[[ SOURCE INFORMATION open ]]
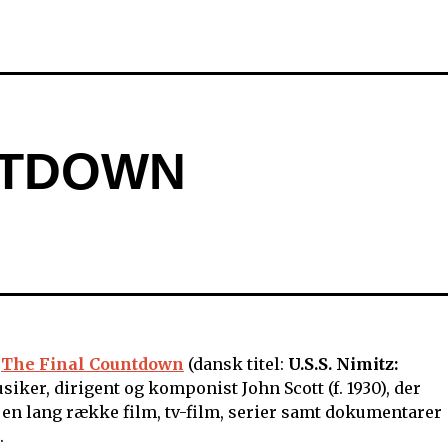
NTDOWN
m
The Final Countdown
(dansk titel:
U.S.S. Nimitz:
siker, dirigent og komponist John Scott (f. 1930), der
en lang række film, tv-film, serier samt dokumentarer
.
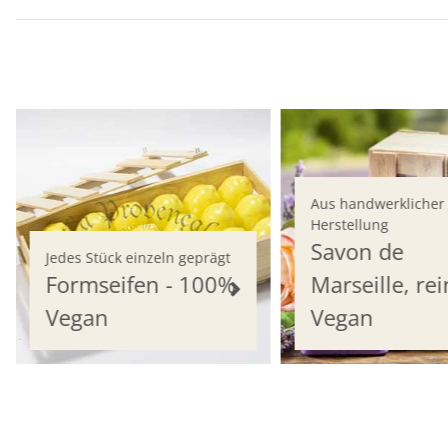
Aus handwerklicher
Herstellung
Savon de
Jedes Stück einzeln geprägt
Formseifen - 100%
Marseille, rei
Vegan
Vegan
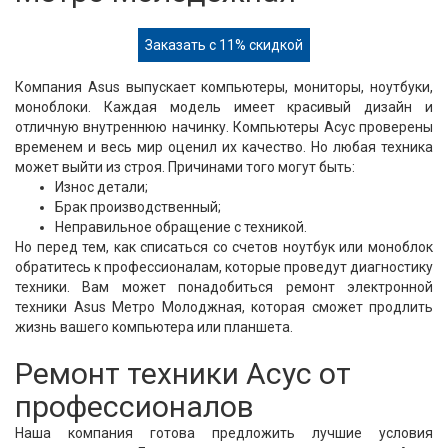
Заказать с 11% скидкой
Компания Asus выпускает компьютеры, мониторы, ноутбуки,
моноблоки. Каждая модель имеет красивый дизайн и
отличную внутреннюю начинку. Компьютеры Асус проверены
временем и весь мир оценил их качество. Но любая техника
может выйти из строя. Причинами того могут быть:
Износ детали;
Брак производственный;
Неправильное обращение с техникой.
Но перед тем, как списаться со счетов ноутбук или моноблок
обратитесь к профессионалам, которые проведут диагностику
техники. Вам может понадобиться ремонт электронной
техники Asus Метро Молоджная, которая сможет продлить
жизнь вашего компьютера или планшета.
Ремонт техники Асус от
профессионалов
Наша компания готова предложить лучшие условия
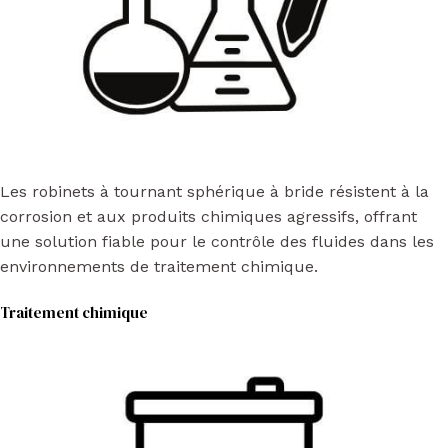
Les robinets à tournant sphérique à bride résistent à la
corrosion et aux produits chimiques agressifs, offrant
une solution fiable pour le contrôle des fluides dans les
environnements de traitement chimique.
Traitement chimique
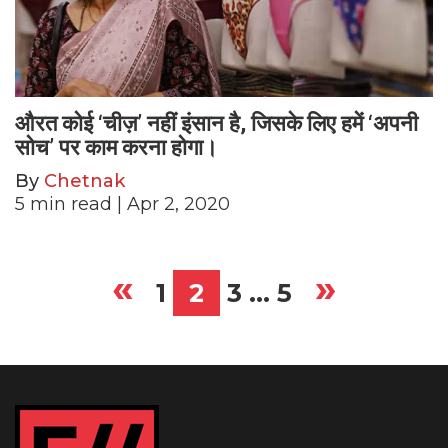
औरत कोई ‘चीज़’ नहीं इंसान है, जिसके लिए हमें ‘अपनी
सोच’ पर काम करना होगा।
By
Chetnak
5
min read
| Apr 2, 2020
«
»
Posts
1
2
3
…
5
pagination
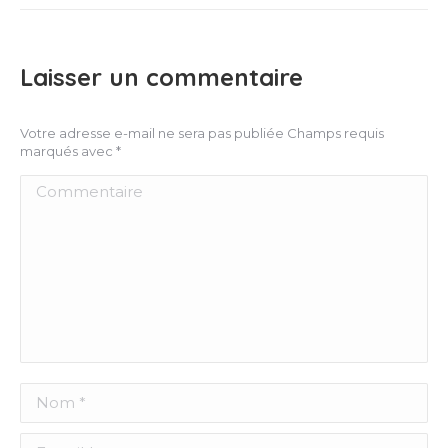
Laisser un commentaire
Votre adresse e-mail ne sera pas publiée Champs requis
marqués avec
*
Commentaire
Nom *
E-mail *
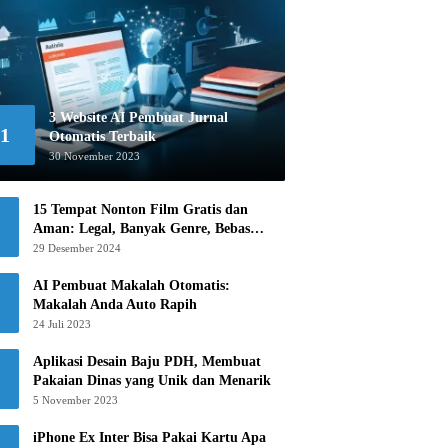
3 Website AI Pembuat Jurnal
1
Otomatis Terbaik
30 November 2023
15 Tempat Nonton Film Gratis dan
Aman: Legal, Banyak Genre, Bebas
Khawatir!
29 Desember 2024
AI Pembuat Makalah Otomatis:
Makalah Anda Auto Rapih
24 Juli 2023
Aplikasi Desain Baju PDH, Membuat
Pakaian Dinas yang Unik dan Menarik
5 November 2023
iPhone Ex Inter Bisa Pakai Kartu Apa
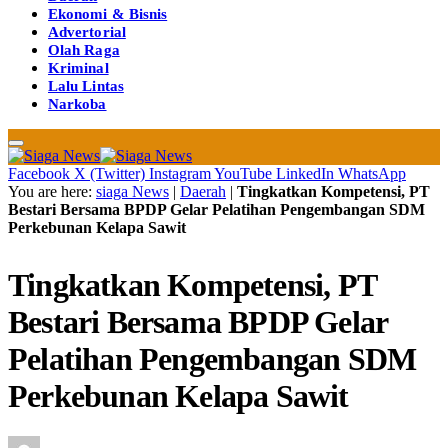
Ekonomi & Bisnis
Advertorial
Olah Raga
Kriminal
Lalu Lintas
Narkoba
Facebook
X (Twitter)
Instagram
YouTube
LinkedIn
WhatsApp
You are here:
siaga News
|
Daerah
|
Tingkatkan Kompetensi, PT
Bestari Bersama BPDP Gelar Pelatihan Pengembangan SDM
Perkebunan Kelapa Sawit
Tingkatkan Kompetensi, PT
Bestari Bersama BPDP Gelar
Pelatihan Pengembangan SDM
Perkebunan Kelapa Sawit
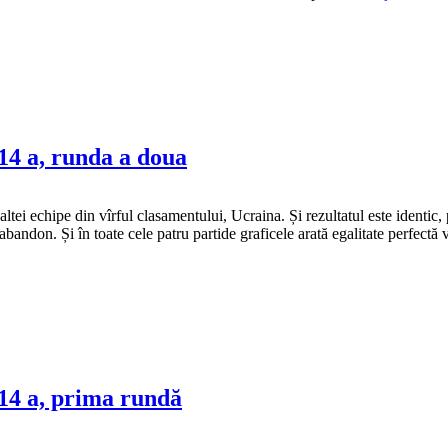
14 a, runda a doua
tei echipe din vîrful clasamentului, Ucraina. Și rezultatul este identic,
n abandon. Și în toate cele patru partide graficele arată egalitate perfect
14 a, prima rundă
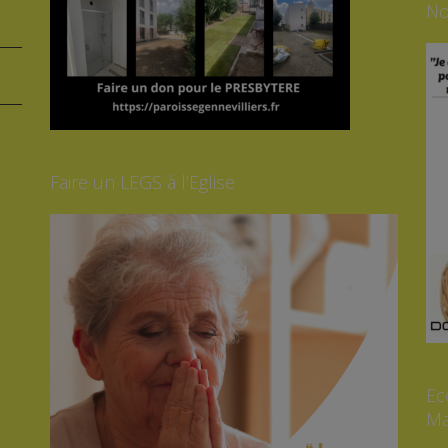
No
Faire un LEGS à l’Eglise
Ec
Ma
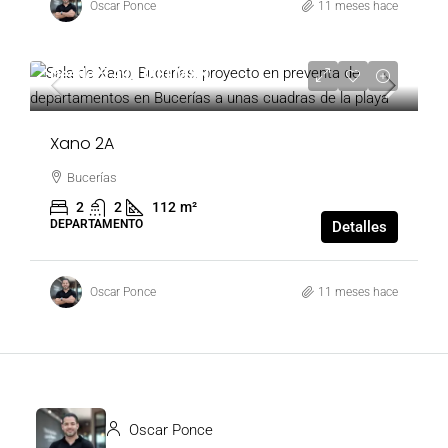
Oscar Ponce
11 meses hace
Desde
5,490,000 MXN
Xano 2A
Bucerías
2
2
112
m²
DEPARTAMENTO
Detalles
Oscar Ponce
11 meses hace
Oscar Ponce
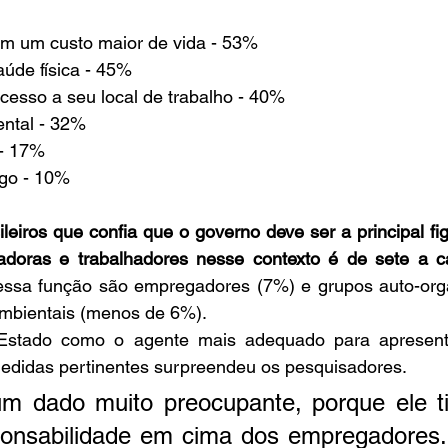
om um custo maior de vida - 53%
úde física - 45%
cesso a seu local de trabalho - 40%
ntal - 32%
- 17% 
go - 10%
leiros que confia que o governo deve ser a principal figu
hadoras e trabalhadores nesse contexto é de sete a 
essa função são empregadores (7%) e grupos auto-org
ambientais (menos de 6%).
 Estado como o agente mais adequado para apresenta
medidas pertinentes surpreendeu os pesquisadores.
 dado muito preocupante, porque ele ti
ponsabilidade em cima dos empregadores.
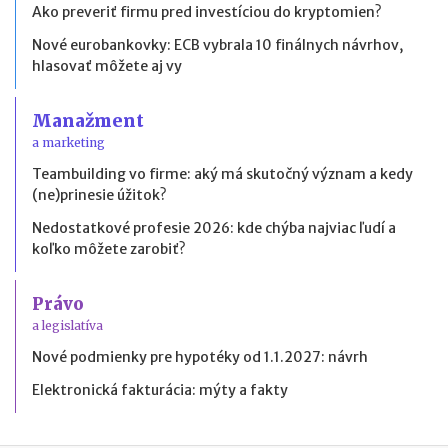
Ako preveriť firmu pred investíciou do kryptomien?
Nové eurobankovky: ECB vybrala 10 finálnych návrhov,
hlasovať môžete aj vy
Manažment
a marketing
Teambuilding vo firme: aký má skutočný význam a kedy
(ne)prinesie úžitok?
Nedostatkové profesie 2026: kde chýba najviac ľudí a
koľko môžete zarobiť?
Právo
a legislatíva
Nové podmienky pre hypotéky od 1.1.2027: návrh
Elektronická fakturácia: mýty a fakty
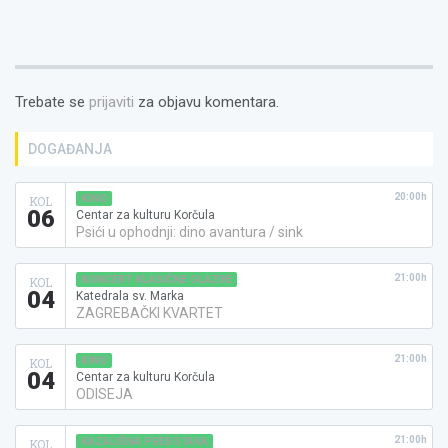
Trebate se
prijaviti
za objavu komentara.
DOGAĐANJA
20:00h
KINO
KOL
06
Centar za kulturu Korčula
Psići u ophodnji: dino avantura / sink
21:00h
KONCERT KLASIČNE GLAZBE
KOL
04
Katedrala sv. Marka
ZAGREBAČKI KVARTET
21:00h
KINO
KOL
04
Centar za kulturu Korčula
ODISEJA
21:00h
KAZALIŠNA PREDSTAVA
KOL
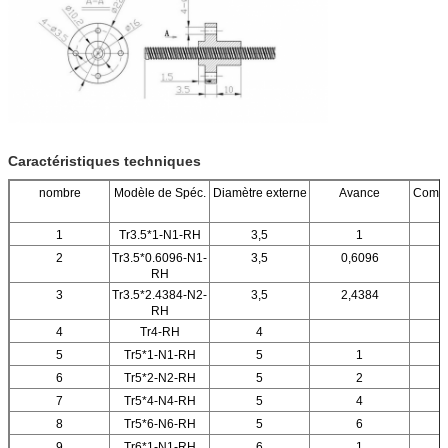
Caractéristiques techniques
nombre
Modèle de Spéc.
Diamètre externe
Avance
Compte
1
Tr3.5*1-N1-RH
3,5
1
2
Tr3.5*0.6096-N1-
3,5
0,6096
RH
3
Tr3.5*2.4384-N2-
3,5
2,4384
RH
4
Tr4-RH
4
5
Tr5*1-N1-RH
5
1
6
Tr5*2-N2-RH
5
2
7
Tr5*4-N4-RH
5
4
8
Tr5*6-N6-RH
5
6
9
Tr6*1-N1-RH
6
1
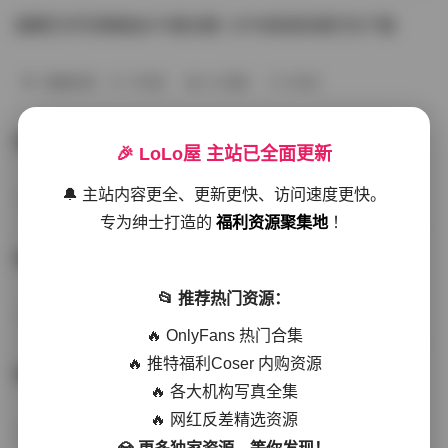
国模艺术写真精选470套合集 1.8TB高清资源打包下载
典藏资源
13天前
24 热度
0评论
国模艺术写真470套合集 高清资源 1.8TB
🎉 LoLo屋 主站已全面更新
🔔 主站内容更全、更新更快、访问速度更快。
秘语空间
28天前
48 热度
0评论
专为绅士打造的
福利资源聚集地
！
国模艺术写真精选470套合集 高清资源打包下载 1.8TB
📂 推荐热门资源：
秀人网专区
2026-06-27
58 热度
0评论
🔥 OnlyFans 热门合集
🔥 推特福利Coser 内购资源
国模艺术写真470套合集 高清资源 1.8TB
🔥 各大机构写真全集
🔥 网红反差精选资源
会员尊享
2026-06-18
62 热度
0评论
💎 更多独家资源，等你发现！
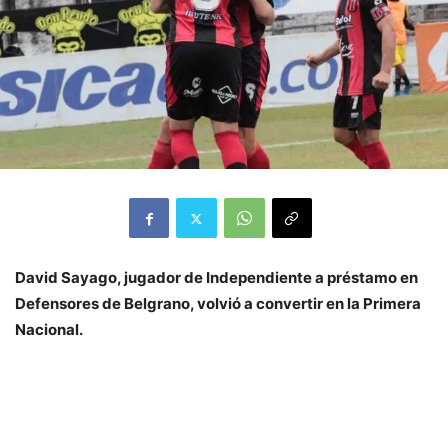
David Sayago, jugador de Independiente a préstamo en
Defensores de Belgrano, volvió a convertir en la Primera
Nacional.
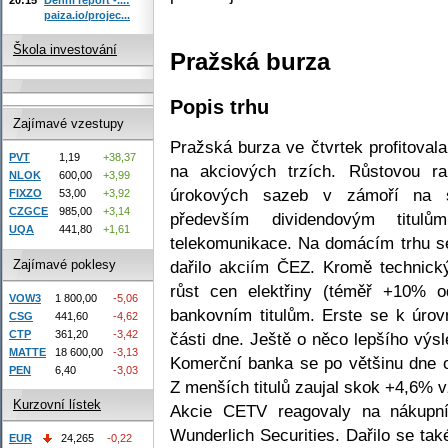
paiza.io/projec...
Škola investování
Pražská burza
Popis trhu
Zajímavé vzestupy
Pražská burza ve čtvrtek profitovala
PVT
1,19
+38,37
na akciových trzích. Růstovou ra
NLOK
600,00
+3,99
úrokových sazeb v zámoří na st
FIXZO
53,00
+3,92
CZGCE
985,00
+3,14
především dividendovým titul
UQA
441,80
+1,61
telekomunikace. Na domácím trhu se 
Zajímavé poklesy
dařilo akciím ČEZ. Kromě technický
růst cen elektřiny (téměř +10% o
VOW3
1 800,00
-5,06
bankovním titulům. Erste se k úro
CSG
441,60
-4,62
CTP
361,20
-3,42
části dne. Ještě o něco lepšího výs
MATTE
18 600,00
-3,13
Komerční banka se po většinu dne 
PEN
6,40
-3,03
Z menších titulů zaujal skok +4,6% 
Kurzovní lístek
Akcie CETV reagovaly na nákupn
Wunderlich Securities. Dařilo se ta
EUR
24,265
-0,22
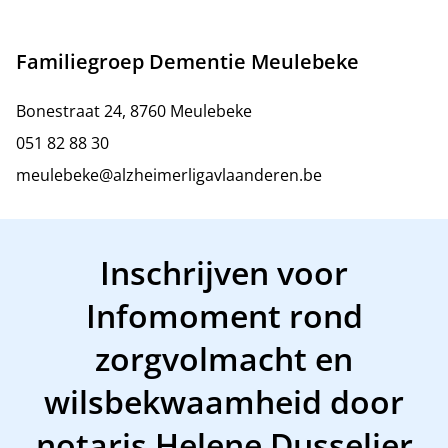
Familiegroep Dementie Meulebeke
Bonestraat 24, 8760 Meulebeke
051 82 88 30
meulebeke@alzheimerligavlaanderen.be
Inschrijven voor
Infomoment rond
zorgvolmacht en
wilsbekwaamheid door
notaris Helene Dusselier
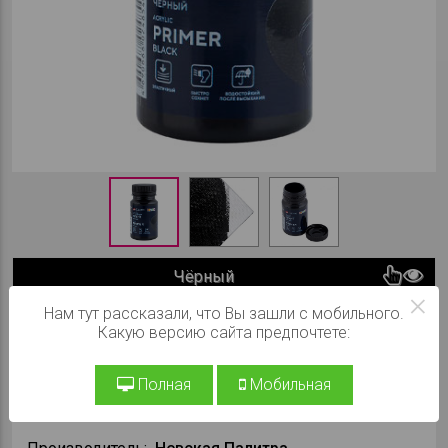
Чёрный
×
Нам тут рассказали, что Вы зашли с мобильного.
При заказе на сайте:
168 ₽
Какую версию сайта предпочтете:
В КОРЗИНУ
Полная
Мобильная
[[ SOURCE INFORMATION closed ]]
DESCRIPTION OF THE TASK: Which lines of the material contain the string "empregadores"? Pull out every one of them, and count a match only when the case is the same.

WRITTEN SOLUTION:
essa função são empregadores (7%) e grupos auto-org
ponsabilidade em cima dos empregadores.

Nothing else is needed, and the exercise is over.